I don’t think I did until last week, when I attended the first of a series of five seminars organised by the Legal Services Board (LSB), this one in association with the Legal Services Institute.

But first a quick reminder – the LETR is being run by the Solicitors Regulation Authority, Bar Standards Board and ILEX Professional Standards, under close observation from the LSB. Billed as the most fundamental examination of legal education and training since the Ormrod report of 1971, its remit is broad.

It will examine regulated and non-regulated legal services, and all stages of legal education and training. The primary objective is to ensure that England and Wales has a legal education and training system which advances the regulatory objectives contained in the Legal Services Act 2007, and particularly the need to protect and promote the interests of consumers and to ensure an independent, strong, diverse and effective legal profession.

The UKCLE Research Consortium, led by Professor Julian Webb of Warwick University, is conducting the research underpinning the review, while there is a consultation steering group chaired by Dame Janet Gaymer and Sir Mark Potter. The first significant output will be a literature review, due to be published shortly, while I understand a discussion paper will be forthcoming soon as well. The aim is to produce recommendations to the regulators by the end of the year, although there is some doubt as to whether that date will be met.

Anyway, back to last week’s event (which was not, it should be pointed out, organised by the LETR, although several members of it were there). For many of those present – a mix of people from regulation, representation, education and elsewhere – it was a first chance to express a view on the direction in which they think the LETR should (or should not) be going. To that extent I suspect some of what was said was a bit basic – one has to assume that the thinking of those involved in the review is somewhat more advanced.

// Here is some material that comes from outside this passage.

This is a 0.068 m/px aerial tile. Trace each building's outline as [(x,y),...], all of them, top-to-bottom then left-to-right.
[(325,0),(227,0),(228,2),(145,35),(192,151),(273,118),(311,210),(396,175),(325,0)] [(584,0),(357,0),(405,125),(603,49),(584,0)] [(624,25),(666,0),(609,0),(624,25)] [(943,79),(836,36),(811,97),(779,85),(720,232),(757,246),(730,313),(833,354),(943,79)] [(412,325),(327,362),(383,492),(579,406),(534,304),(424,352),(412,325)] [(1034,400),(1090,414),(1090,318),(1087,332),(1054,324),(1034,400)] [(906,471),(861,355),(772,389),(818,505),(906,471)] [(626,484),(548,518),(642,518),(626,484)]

But I took several significant points from the debate:

  • The professional monopoly is over. It seems very likely that the right to practise will be separated from having a title such as solicitor or barrister. That doesn’t mean the titles will become unimportant but there will be multiple routes to becoming a ‘lawyer’. As Professor Stephen Mayson put it, it’s not about title; “it’s about what functions we want people to perform and what they need to be competent to do them”.
  • We seem to be moving inexorably towards activity based regulation. Of course we already have it in the shape of licensed conveyancers, and will-writers will be next assuming the LSB decides their work should be a reserved legal activity. The days when it was thought that you needed an all-round legal education to advise competently are fading.
  • This has implications for the multiple regulators – the likes of the Master of the Rolls, Lord Neuberger, have already questioned the sense of having multiple regulators of advocacy, for example. And given the bad feeling around the Quality Assurance Scheme for Advocates, you can see the point.
  • Similarly, with education and training likely to follow the trend towards an outcomes-focused approach, a push for common outcomes and common accreditation of providers across the various strains of the profession is likely. This too throws into question the sense of having eight different regulators; I have written before about the slow drift towards a single regulator for the entire legal profession and these trends are only likely to hasten it.
  • Diversity and access will be at the core of future arrangements, meaning the ‘traditional’ route of university, law school and training contract/pupillage is not fit for purpose (although let us not forget that statistically, at least, the profession doesn’t look too bad on this front, but it is the steady decline in proportions of women and ethnic minority students as you progress along the legal conveyor belt that's the problem).
  • CPD is very much in the firing line – nobody really thinks that the current system of accumulating points is any kind of guarantee of continuing competence.
  • As I reported last week, the expectation is that the outcome of the review will be radical. Legal education and training may never be the same again.

For what it’s worth, this is my personal view of the future of education and training: if I had to experience the mind-numbing tedium that was the old Law Society Finals and the hell that was the exam week, then every aspiring lawyer should. Open-book exams on the LPC indeed. Stuff the regulatory objectives and the public interest – I don’t see why everyone shouldn’t suffer like I did.